(Collected data)
::::
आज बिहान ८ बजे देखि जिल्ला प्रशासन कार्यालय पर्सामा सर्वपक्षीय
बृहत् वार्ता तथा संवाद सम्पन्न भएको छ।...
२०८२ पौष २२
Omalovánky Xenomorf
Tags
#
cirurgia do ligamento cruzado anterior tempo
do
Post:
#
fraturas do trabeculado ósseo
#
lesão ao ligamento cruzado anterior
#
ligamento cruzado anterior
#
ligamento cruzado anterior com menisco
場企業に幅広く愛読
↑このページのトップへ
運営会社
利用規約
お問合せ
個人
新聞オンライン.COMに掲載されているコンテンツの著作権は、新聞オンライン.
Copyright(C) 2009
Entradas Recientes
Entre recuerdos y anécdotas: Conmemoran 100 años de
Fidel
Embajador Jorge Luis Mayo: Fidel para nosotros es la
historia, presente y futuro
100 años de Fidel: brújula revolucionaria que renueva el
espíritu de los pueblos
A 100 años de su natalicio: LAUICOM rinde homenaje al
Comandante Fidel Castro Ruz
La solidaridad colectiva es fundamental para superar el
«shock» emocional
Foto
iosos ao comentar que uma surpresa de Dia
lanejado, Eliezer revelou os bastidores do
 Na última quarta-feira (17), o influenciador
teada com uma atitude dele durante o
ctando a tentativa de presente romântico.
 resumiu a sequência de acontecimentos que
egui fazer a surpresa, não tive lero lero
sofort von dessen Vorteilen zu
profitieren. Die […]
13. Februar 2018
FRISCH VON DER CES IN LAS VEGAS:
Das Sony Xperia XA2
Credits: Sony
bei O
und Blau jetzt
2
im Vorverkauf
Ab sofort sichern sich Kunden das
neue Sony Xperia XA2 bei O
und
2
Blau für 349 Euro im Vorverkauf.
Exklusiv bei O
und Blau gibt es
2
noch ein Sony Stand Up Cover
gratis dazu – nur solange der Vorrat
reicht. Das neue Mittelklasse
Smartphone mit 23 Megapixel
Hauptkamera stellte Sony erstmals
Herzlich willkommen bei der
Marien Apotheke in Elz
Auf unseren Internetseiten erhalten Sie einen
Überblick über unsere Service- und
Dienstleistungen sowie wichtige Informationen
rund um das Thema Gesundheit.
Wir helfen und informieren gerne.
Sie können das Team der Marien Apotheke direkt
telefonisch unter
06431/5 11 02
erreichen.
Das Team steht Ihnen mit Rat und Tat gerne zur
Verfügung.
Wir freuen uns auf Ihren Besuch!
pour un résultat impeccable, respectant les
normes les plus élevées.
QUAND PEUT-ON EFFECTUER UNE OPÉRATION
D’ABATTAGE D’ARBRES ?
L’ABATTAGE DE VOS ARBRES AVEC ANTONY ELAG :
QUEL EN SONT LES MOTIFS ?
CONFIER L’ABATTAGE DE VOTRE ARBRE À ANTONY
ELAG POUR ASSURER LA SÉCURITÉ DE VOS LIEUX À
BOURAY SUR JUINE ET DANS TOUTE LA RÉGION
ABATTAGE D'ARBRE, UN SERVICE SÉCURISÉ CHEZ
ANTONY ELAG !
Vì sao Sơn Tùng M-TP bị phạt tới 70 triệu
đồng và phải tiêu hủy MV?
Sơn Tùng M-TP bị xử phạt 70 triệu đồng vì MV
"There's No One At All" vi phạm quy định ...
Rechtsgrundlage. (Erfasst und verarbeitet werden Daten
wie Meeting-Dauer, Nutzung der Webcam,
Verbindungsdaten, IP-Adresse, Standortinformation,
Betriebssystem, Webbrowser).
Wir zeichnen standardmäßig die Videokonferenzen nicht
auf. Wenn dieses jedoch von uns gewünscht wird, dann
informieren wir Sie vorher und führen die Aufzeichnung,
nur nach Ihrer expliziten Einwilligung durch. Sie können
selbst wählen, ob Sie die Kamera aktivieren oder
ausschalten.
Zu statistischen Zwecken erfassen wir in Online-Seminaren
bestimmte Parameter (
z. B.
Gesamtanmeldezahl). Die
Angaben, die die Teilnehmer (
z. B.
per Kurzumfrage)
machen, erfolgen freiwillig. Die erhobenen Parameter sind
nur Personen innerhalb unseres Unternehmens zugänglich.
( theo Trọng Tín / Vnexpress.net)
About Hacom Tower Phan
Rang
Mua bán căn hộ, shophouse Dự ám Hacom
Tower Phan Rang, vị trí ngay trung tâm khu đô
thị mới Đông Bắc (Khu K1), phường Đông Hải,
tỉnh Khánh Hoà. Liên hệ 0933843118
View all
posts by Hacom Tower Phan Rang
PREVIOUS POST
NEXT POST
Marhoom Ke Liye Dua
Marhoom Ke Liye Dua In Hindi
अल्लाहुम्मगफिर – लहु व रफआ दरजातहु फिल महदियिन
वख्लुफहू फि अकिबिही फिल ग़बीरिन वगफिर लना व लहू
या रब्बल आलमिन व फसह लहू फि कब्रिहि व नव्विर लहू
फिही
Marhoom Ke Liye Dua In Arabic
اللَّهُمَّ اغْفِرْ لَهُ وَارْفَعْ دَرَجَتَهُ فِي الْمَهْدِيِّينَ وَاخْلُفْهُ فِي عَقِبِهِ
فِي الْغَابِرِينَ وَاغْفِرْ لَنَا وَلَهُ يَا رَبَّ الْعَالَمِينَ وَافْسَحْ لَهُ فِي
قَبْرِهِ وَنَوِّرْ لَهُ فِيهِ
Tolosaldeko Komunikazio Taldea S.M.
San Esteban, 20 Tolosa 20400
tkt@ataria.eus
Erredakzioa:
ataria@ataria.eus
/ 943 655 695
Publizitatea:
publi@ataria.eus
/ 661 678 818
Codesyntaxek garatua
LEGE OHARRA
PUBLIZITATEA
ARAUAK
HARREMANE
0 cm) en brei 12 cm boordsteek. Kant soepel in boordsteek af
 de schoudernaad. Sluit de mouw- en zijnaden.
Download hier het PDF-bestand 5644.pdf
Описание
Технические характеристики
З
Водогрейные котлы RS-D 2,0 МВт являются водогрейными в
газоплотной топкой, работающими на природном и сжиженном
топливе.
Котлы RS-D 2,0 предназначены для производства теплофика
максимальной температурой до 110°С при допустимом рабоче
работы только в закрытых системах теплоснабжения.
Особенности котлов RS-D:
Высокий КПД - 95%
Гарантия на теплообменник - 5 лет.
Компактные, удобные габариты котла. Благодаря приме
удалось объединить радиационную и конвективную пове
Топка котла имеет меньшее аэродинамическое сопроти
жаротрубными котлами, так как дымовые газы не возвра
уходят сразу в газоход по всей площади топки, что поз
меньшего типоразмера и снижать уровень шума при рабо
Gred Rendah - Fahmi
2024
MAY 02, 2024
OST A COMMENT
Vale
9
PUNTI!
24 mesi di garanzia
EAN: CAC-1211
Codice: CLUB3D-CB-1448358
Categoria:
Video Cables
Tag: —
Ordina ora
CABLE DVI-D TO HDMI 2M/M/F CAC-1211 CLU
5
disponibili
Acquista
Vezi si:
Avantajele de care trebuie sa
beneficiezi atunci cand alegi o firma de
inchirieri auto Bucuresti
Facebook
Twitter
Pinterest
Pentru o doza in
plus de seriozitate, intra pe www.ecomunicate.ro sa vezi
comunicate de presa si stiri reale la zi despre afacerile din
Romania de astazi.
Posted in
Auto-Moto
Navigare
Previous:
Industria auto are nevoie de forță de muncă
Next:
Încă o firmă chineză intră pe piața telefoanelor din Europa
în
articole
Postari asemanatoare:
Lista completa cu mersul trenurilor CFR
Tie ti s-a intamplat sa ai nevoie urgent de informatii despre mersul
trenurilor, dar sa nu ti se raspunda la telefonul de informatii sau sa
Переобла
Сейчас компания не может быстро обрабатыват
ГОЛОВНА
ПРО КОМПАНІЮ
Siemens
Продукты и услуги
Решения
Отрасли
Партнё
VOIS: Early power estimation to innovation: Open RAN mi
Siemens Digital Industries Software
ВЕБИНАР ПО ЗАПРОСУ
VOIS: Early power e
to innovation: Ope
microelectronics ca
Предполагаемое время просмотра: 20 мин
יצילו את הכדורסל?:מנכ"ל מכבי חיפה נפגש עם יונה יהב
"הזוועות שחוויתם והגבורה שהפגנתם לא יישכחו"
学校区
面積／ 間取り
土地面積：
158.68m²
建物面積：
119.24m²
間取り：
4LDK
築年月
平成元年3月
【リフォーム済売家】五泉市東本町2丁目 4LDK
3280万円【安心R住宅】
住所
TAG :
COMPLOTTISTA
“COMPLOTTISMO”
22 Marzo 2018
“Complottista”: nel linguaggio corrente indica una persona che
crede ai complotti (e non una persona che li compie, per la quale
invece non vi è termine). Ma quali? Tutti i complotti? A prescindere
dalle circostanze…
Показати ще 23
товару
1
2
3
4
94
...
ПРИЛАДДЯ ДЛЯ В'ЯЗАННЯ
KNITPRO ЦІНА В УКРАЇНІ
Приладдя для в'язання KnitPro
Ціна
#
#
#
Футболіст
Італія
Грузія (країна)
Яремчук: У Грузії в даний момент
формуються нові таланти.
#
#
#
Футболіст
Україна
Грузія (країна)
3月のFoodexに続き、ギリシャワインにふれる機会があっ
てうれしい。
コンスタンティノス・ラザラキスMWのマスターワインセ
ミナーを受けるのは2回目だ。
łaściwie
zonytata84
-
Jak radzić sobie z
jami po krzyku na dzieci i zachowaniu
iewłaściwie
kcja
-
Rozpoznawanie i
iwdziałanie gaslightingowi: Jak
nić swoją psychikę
::::
→ Task goal
Edit the records from their start through the line containing "egui fazer a surpresa, não tive lero lero", both ends included, replacing "Tags" with "Labels" and leaving everything else unchanged.

→ Answer section
आज बिहान ८ बजे देखि जिल्ला प्रशासन कार्यालय पर्सामा सर्वपक्षीय
बृहत् वार्ता तथा संवाद सम्पन्न भएको छ।...
२०८२ पौष २२
Omalovánky Xenomorf
Labels
#
cirurgia do ligamento cruzado anterior tempo
do
Post:
#
fraturas do trabeculado ósseo
#
lesão ao ligamento cruzado anterior
#
ligamento cruzado anterior
#
ligamento cruzado anterior com menisco
場企業に幅広く愛読
↑このページのトップへ
運営会社
利用規約
お問合せ
個人
新聞オンライン.COMに掲載されているコンテンツの著作権は、新聞オンライン.
Copyright(C) 2009
Entradas Recientes
Entre recuerdos y anécdotas: Conmemoran 100 años de
Fidel
Embajador Jorge Luis Mayo: Fidel para nosotros es la
historia, presente y futuro
100 años de Fidel: brújula revolucionaria que renueva el
espíritu de los pueblos
A 100 años de su natalicio: LAUICOM rinde homenaje al
Comandante Fidel Castro Ruz
La solidaridad colectiva es fundamental para superar el
«shock» emocional
Foto
iosos ao comentar que uma surpresa de Dia
lanejado, Eliezer revelou os bastidores do
 Na última quarta-feira (17), o influenciador
teada com uma atitude dele durante o
ctando a tentativa de presente romântico.
 resumiu a sequência de acontecimentos que
egui fazer a surpresa, não tive lero lero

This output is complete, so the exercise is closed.